Cookies perform various functions, including helping the site's content management and updating department to gain a deeper understanding of how the site is used, facilitating browsing, storing your preferences and generally improving your user experience. They also ensure that the sites present relevant content to each user. They are therefore tools for continually improving the user experience.


3. What kind of cookies do we use?

There are different types of cookies with different forms of action and purposes in your internet browsing. We use the following categories:

  • Strictly necessary cookies: these are essential cookies because they guarantee navigation on the website and the use of its functionalities, including recording whether or not the user has authorised the use of cookies by the website. These cookies cannot be rejected when using a website.
Retention period for data collected in this context: one year after collection.

  • Functional cookies: these are cookies that allow websites to remember information about the choices made by the user, such as username, language, the region from which the user accesses the website, and to personalise the user's browsing experience. These cookies expire at the end of the user's session (for example, when the user closes the browser window) or may remain for a longer period to memorise the user's preferences and choices on the site. /li>
Retention period for data collected in this context: one year after collection.

  • Analytical cookies: these cookies are used to analyse how users use the site and to monitor its performance, for example, which pages have the highest volume of visits or whether any error messages are returned to the user. This makes it possible to provide a high-quality experience by personalising the offer and quickly identifying and correcting any problems that arise. These cookies are used for the purposes of continuous improvement and statistical analysis.
To this end, we use the Google Analytics analysis tool and its cookies. Click here to consult the Google Analytics Privacy Policy.

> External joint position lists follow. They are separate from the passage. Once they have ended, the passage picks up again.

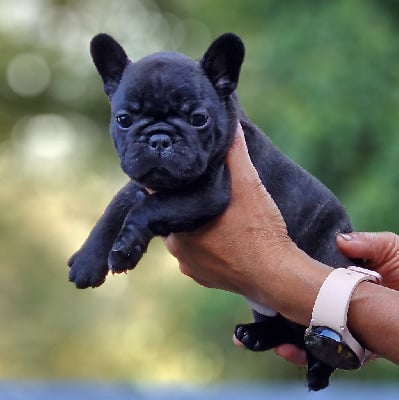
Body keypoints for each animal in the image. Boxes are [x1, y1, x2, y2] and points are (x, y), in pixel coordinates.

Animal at [68, 32, 356, 390]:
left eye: (198, 119)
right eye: (123, 120)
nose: (158, 139)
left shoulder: (208, 192)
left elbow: (148, 208)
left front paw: (126, 249)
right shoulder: (138, 183)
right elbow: (115, 208)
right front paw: (88, 260)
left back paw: (318, 370)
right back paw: (257, 335)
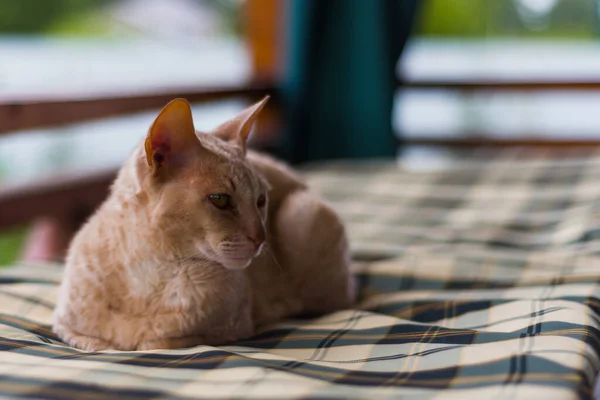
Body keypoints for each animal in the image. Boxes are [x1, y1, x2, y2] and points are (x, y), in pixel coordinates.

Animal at [51, 96, 356, 350]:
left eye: (260, 201)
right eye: (220, 200)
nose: (261, 238)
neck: (149, 276)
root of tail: (300, 179)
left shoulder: (228, 330)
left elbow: (152, 342)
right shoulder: (65, 328)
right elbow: (99, 344)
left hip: (303, 214)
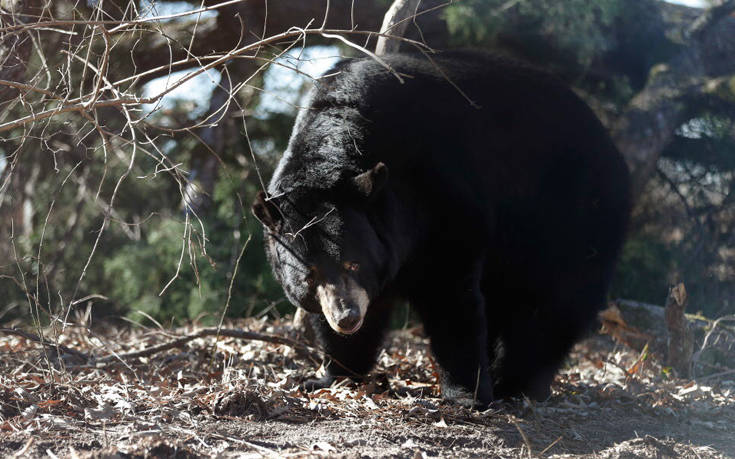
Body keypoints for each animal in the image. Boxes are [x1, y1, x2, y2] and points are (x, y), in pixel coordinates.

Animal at [253, 50, 632, 408]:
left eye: (354, 263)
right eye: (310, 275)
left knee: (552, 303)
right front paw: (328, 375)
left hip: (570, 213)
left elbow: (449, 292)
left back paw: (516, 384)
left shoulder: (442, 196)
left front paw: (467, 394)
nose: (347, 317)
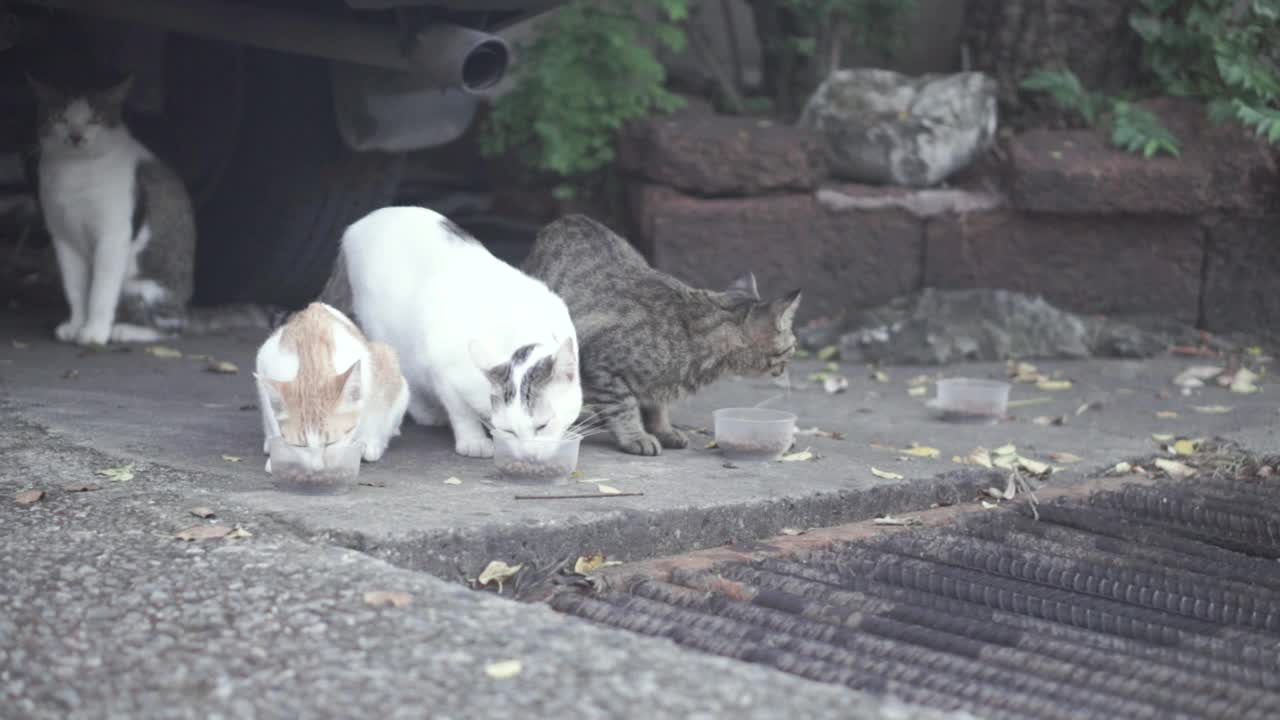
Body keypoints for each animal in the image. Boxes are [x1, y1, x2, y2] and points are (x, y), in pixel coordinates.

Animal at [28, 74, 276, 343]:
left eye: (95, 119)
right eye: (59, 118)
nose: (76, 136)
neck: (75, 170)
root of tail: (186, 308)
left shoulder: (114, 236)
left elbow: (100, 292)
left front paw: (94, 332)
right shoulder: (64, 238)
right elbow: (75, 289)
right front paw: (76, 325)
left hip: (138, 286)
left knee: (172, 329)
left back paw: (124, 330)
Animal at [252, 298, 407, 471]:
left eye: (331, 442)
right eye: (301, 445)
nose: (317, 468)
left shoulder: (371, 370)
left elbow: (372, 414)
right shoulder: (264, 361)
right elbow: (273, 416)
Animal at [327, 204, 583, 456]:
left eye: (543, 426)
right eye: (510, 430)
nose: (529, 454)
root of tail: (357, 226)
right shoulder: (443, 370)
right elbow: (461, 411)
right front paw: (473, 441)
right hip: (388, 334)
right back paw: (426, 414)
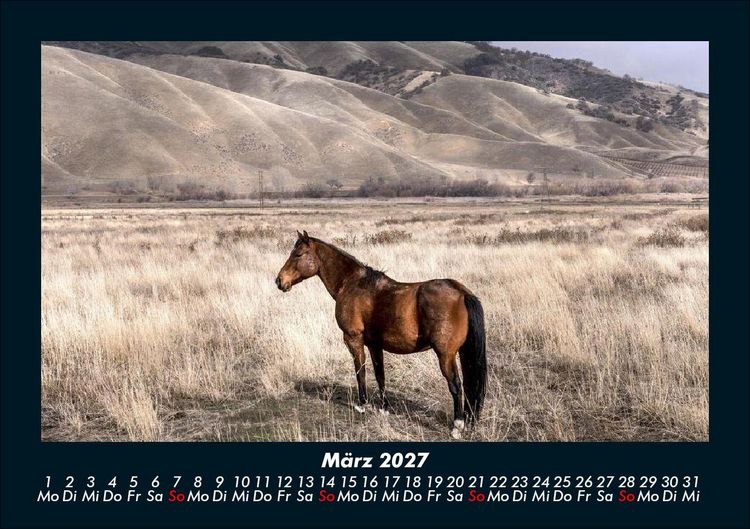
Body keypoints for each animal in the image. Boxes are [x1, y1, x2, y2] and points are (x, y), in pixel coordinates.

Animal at [275, 231, 486, 438]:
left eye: (298, 254)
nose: (279, 281)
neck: (352, 284)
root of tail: (462, 292)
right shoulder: (374, 344)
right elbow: (380, 374)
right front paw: (384, 407)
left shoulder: (353, 339)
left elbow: (360, 371)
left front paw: (362, 405)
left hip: (445, 355)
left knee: (456, 385)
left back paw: (457, 425)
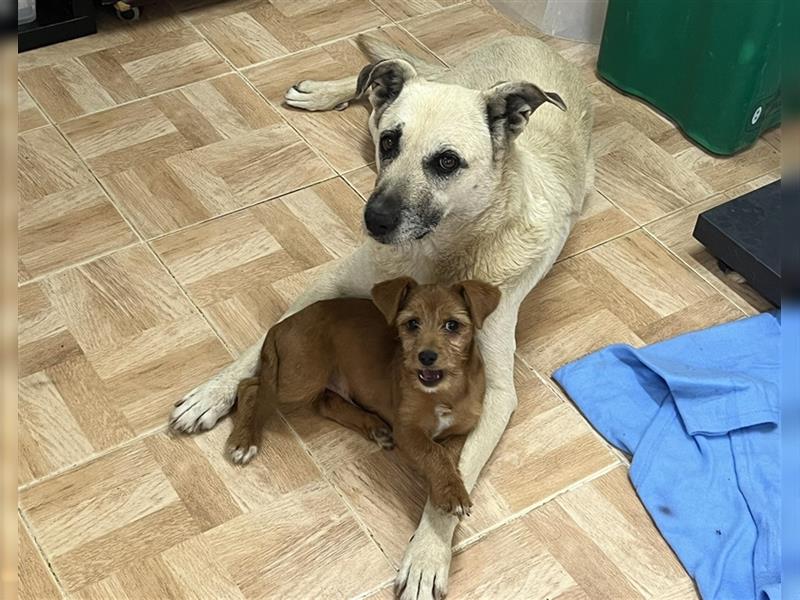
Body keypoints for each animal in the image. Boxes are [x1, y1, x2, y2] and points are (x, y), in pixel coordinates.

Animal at [227, 276, 500, 516]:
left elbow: (448, 454)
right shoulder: (406, 428)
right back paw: (244, 441)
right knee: (250, 387)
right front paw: (452, 493)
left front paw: (449, 485)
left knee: (325, 403)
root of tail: (282, 323)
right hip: (301, 379)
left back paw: (375, 427)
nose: (426, 357)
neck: (444, 392)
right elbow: (434, 452)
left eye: (452, 325)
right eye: (412, 323)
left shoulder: (462, 429)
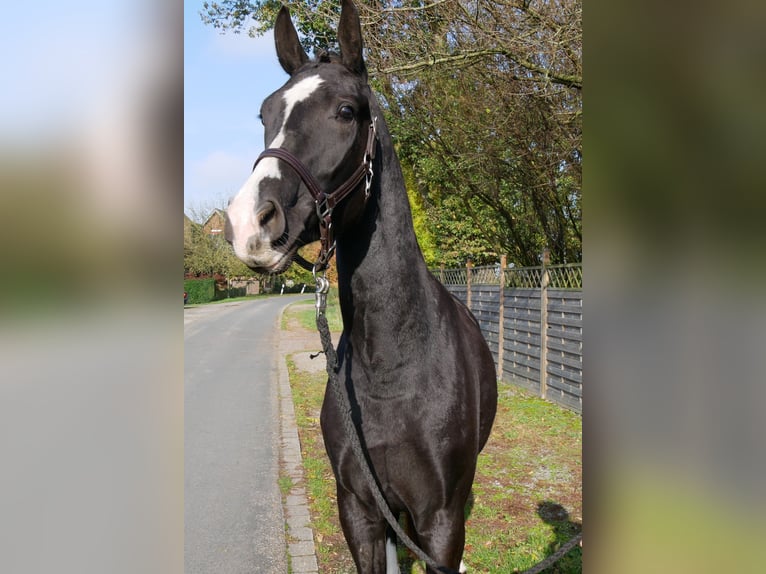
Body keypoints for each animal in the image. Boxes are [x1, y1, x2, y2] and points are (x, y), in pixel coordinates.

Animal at [224, 2, 498, 572]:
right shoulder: (359, 508)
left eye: (346, 111)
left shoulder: (441, 520)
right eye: (265, 114)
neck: (393, 367)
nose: (248, 223)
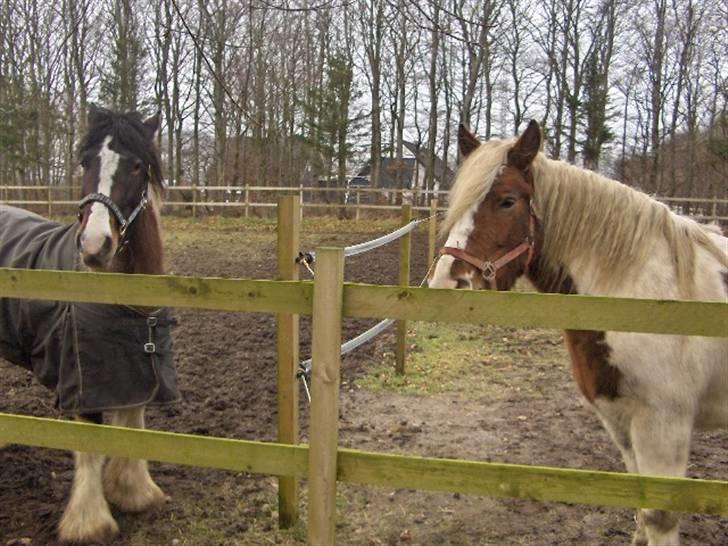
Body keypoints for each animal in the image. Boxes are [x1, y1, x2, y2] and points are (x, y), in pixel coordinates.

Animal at [430, 121, 724, 540]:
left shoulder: (666, 426)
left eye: (507, 201)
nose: (446, 283)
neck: (643, 291)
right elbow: (640, 508)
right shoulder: (621, 422)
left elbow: (658, 518)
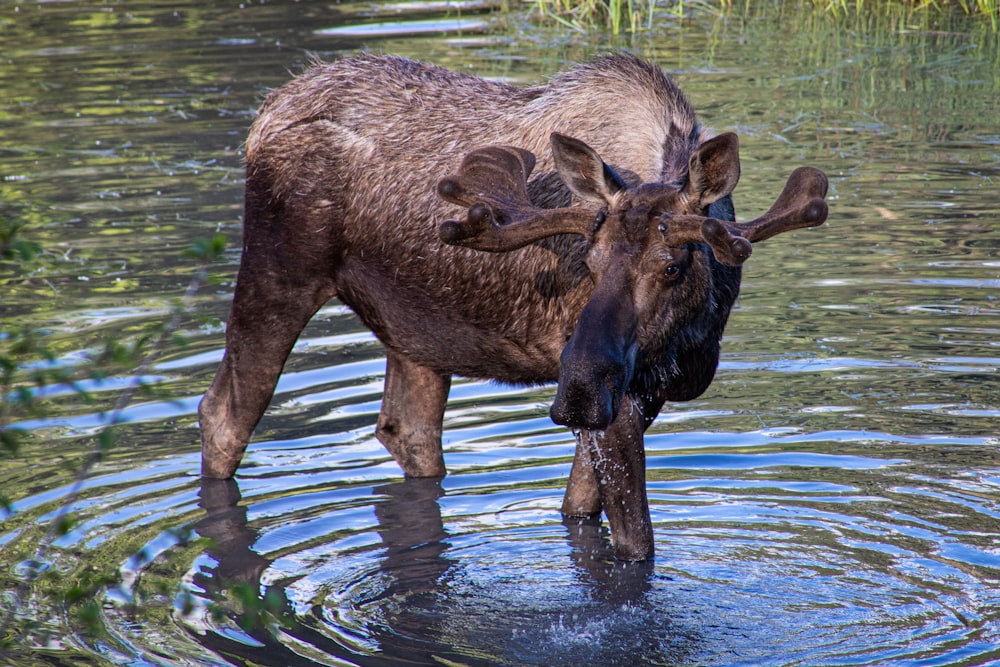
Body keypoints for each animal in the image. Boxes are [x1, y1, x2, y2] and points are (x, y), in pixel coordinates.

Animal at [197, 54, 828, 560]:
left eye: (673, 266)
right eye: (588, 261)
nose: (578, 385)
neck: (692, 333)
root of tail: (265, 115)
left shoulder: (641, 393)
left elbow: (579, 511)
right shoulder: (619, 398)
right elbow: (636, 546)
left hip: (413, 331)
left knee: (407, 429)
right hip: (279, 274)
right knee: (223, 414)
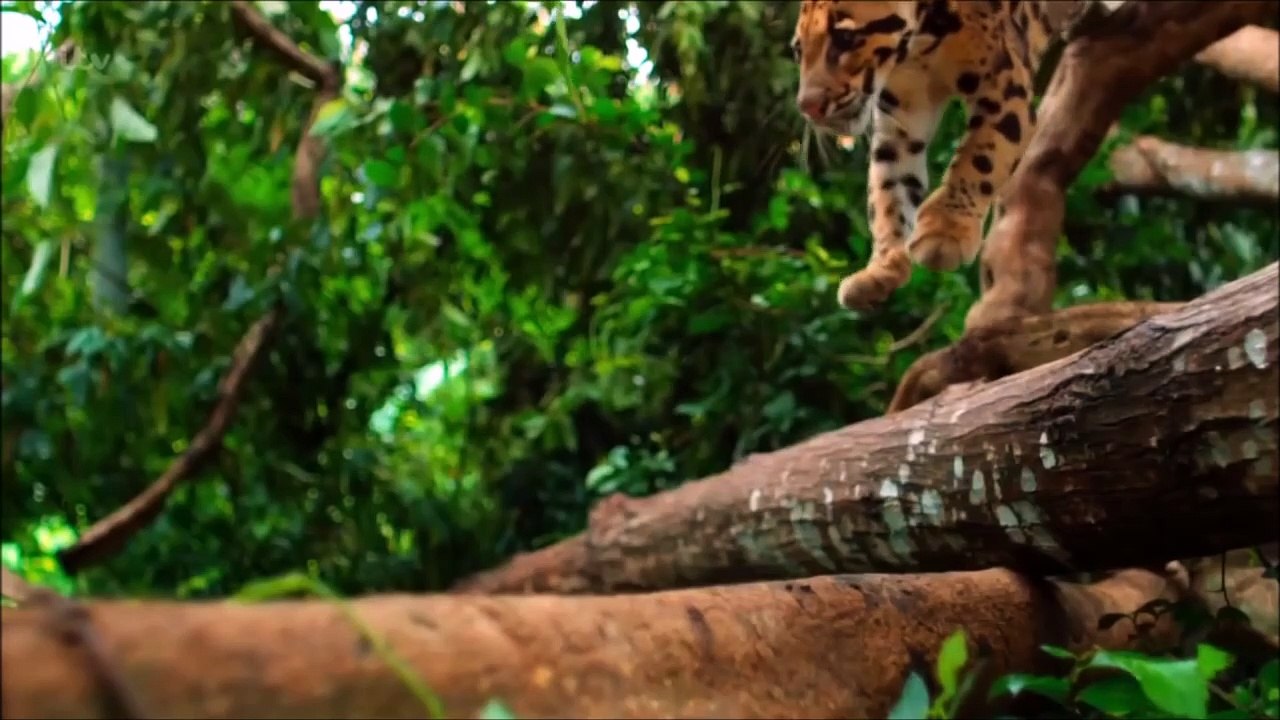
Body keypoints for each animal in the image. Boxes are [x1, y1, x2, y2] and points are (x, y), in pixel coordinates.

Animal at [791, 0, 1115, 312]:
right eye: (798, 51)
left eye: (845, 38)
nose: (808, 107)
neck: (920, 45)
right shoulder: (901, 118)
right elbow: (888, 189)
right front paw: (884, 266)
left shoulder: (1003, 87)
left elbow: (979, 159)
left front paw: (946, 230)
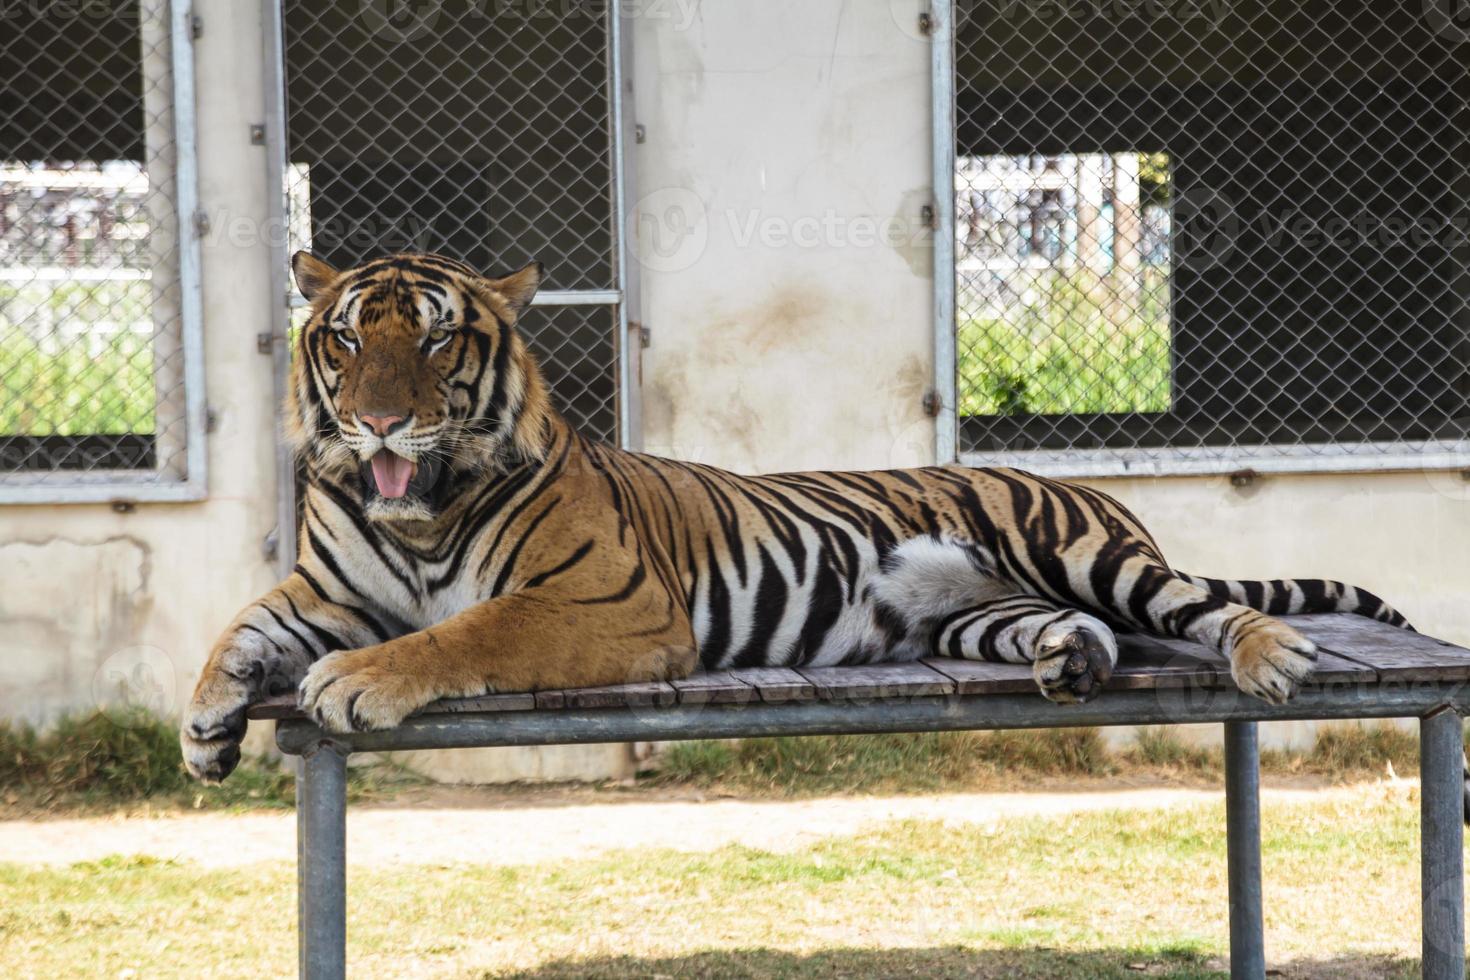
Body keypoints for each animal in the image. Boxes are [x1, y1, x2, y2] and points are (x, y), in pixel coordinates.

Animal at [180, 251, 1411, 781]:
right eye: (347, 338)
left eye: (437, 339)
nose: (380, 422)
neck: (419, 514)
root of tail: (1088, 486)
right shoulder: (329, 589)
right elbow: (238, 627)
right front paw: (206, 723)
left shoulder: (606, 600)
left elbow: (463, 630)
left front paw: (355, 681)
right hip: (982, 613)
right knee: (1095, 629)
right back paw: (1072, 663)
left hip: (1079, 547)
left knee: (1196, 606)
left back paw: (1269, 656)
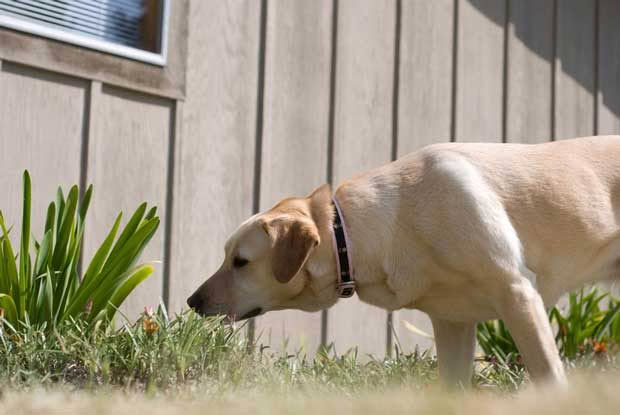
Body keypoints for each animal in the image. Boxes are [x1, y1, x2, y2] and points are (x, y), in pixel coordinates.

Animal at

Retention period for data collected in this context: two years after collection.


4. How can you manage your cookies?

Different browsers offer different ways of managing the cookies implemented by the websites you browse. There is no standard way of removing cookies and, depending on the browser you use, there are several advanced ways of managing them. However, all browsers allow a general removal of cookies from your computer.

We remind you that disabling cookies means that all or some of the available features may be inhibited, penalising your browsing experience.

To manage the use of cookies in your browser, follow these steps:

Google Chrome

  • Select the ‘Settings’ menu;

  • Select the ‘Show advanced settings’ option;

  • Under ‘Privacy’, select ‘Content Settings’.

More informations here.

Mozilla Firefox

  • Select the ‘Tools’ menu;

  • Select the ‘Preferences’ option;

  • At the top, select the ‘Privacy’ icon.

More informations here.

Safari

  • Select the ‘Edit’ menu;

  • Select the ‘Preferences’ option;

  • At the top, select the ‘Privacy’ icon.

More informations here.

If you use more than one browser, you will have to manage cookies independently for each one. More information on cookies at: https://www.allaboutcookies.org


5. Updating the Cookies Policy

FCT reserves the right to make changes to this Cookie Policy at any time, which will be duly publicised.

We recommend that users of our website periodically review our cookie policy in order to be informed about our management of cookies.